WHAT THE TASK ASKS
The data below is to be set down again exactly as written.

DATA RECORDS
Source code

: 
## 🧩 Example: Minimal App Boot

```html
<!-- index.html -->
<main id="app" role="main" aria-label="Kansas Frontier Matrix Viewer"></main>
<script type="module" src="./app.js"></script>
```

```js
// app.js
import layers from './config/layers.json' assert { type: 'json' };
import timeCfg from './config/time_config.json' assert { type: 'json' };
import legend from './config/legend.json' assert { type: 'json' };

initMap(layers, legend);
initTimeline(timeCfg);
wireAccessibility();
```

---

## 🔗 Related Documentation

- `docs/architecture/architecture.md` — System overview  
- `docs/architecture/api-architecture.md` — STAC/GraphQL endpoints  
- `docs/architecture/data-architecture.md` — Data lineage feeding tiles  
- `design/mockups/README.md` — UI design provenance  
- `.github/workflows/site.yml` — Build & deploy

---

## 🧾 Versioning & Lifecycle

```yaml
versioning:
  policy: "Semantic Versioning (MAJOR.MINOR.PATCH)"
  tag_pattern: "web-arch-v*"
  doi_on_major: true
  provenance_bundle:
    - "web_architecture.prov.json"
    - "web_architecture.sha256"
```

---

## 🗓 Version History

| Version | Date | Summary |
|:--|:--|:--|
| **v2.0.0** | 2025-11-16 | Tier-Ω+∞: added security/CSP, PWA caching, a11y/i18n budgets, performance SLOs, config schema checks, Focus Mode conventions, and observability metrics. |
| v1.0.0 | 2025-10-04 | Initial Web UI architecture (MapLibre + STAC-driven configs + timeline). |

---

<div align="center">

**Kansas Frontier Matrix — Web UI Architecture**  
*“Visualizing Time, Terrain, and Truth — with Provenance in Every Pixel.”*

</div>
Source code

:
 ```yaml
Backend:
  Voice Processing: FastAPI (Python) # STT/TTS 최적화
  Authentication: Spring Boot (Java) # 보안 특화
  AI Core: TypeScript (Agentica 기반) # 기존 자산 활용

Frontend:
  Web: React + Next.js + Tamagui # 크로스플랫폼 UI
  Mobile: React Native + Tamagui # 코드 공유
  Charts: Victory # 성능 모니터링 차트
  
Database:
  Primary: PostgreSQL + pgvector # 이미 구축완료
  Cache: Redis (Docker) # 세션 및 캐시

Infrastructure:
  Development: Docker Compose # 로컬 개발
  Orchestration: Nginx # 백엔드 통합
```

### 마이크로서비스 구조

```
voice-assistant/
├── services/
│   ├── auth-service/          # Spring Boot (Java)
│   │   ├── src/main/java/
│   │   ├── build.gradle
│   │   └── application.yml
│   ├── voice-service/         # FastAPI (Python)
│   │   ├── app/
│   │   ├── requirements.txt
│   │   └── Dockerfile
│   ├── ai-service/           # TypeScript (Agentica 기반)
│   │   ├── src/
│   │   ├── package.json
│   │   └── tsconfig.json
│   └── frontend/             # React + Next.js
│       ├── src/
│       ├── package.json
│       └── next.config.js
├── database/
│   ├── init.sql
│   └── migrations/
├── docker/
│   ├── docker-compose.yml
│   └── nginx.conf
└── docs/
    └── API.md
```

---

THE COMPLETED TASK
Source code

: 
## 🧩 Example: Minimal App Boot

```html
<!-- index.html -->
<main id="app" role="main" aria-label="Kansas Frontier Matrix Viewer"></main>
<script type="module" src="./app.js"></script>
```

```js
// app.js
import layers from './config/layers.json' assert { type: 'json' };
import timeCfg from './config/time_config.json' assert { type: 'json' };
import legend from './config/legend.json' assert { type: 'json' };

initMap(layers, legend);
initTimeline(timeCfg);
wireAccessibility();
```

---

## 🔗 Related Documentation

- `docs/architecture/architecture.md` — System overview  
- `docs/architecture/api-architecture.md` — STAC/GraphQL endpoints  
- `docs/architecture/data-architecture.md` — Data lineage feeding tiles  
- `design/mockups/README.md` — UI design provenance  
- `.github/workflows/site.yml` — Build & deploy

---

## 🧾 Versioning & Lifecycle

```yaml
versioning:
  policy: "Semantic Versioning (MAJOR.MINOR.PATCH)"
  tag_pattern: "web-arch-v*"
  doi_on_major: true
  provenance_bundle:
    - "web_architecture.prov.json"
    - "web_architecture.sha256"
```

---

## 🗓 Version History

| Version | Date | Summary |
|:--|:--|:--|
| **v2.0.0** | 2025-11-16 | Tier-Ω+∞: added security/CSP, PWA caching, a11y/i18n budgets, performance SLOs, config schema checks, Focus Mode conventions, and observability metrics. |
| v1.0.0 | 2025-10-04 | Initial Web UI architecture (MapLibre + STAC-driven configs + timeline). |

---

<div align="center">

**Kansas Frontier Matrix — Web UI Architecture**  
*“Visualizing Time, Terrain, and Truth — with Provenance in Every Pixel.”*

</div>
Source code

:
 ```yaml
Backend:
  Voice Processing: FastAPI (Python) # STT/TTS 최적화
  Authentication: Spring Boot (Java) # 보안 특화
  AI Core: TypeScript (Agentica 기반) # 기존 자산 활용

Frontend:
  Web: React + Next.js + Tamagui # 크로스플랫폼 UI
  Mobile: React Native + Tamagui # 코드 공유
  Charts: Victory # 성능 모니터링 차트
  
Database:
  Primary: PostgreSQL + pgvector # 이미 구축완료
  Cache: Redis (Docker) # 세션 및 캐시

Infrastructure:
  Development: Docker Compose # 로컬 개발
  Orchestration: Nginx # 백엔드 통합
```

### 마이크로서비스 구조

```
voice-assistant/
├── services/
│   ├── auth-service/          # Spring Boot (Java)
│   │   ├── src/main/java/
│   │   ├── build.gradle
│   │   └── application.yml
│   ├── voice-service/         # FastAPI (Python)
│   │   ├── app/
│   │   ├── requirements.txt
│   │   └── Dockerfile
│   ├── ai-service/           # TypeScript (Agentica 기반)
│   │   ├── src/
│   │   ├── package.json
│   │   └── tsconfig.json
│   └── frontend/             # React + Next.js
│       ├── src/
│       ├── package.json
│       └── next.config.js
├── database/
│   ├── init.sql
│   └── migrations/
├── docker/
│   ├── docker-compose.yml
│   └── nginx.conf
└── docs/
    └── API.md
```

---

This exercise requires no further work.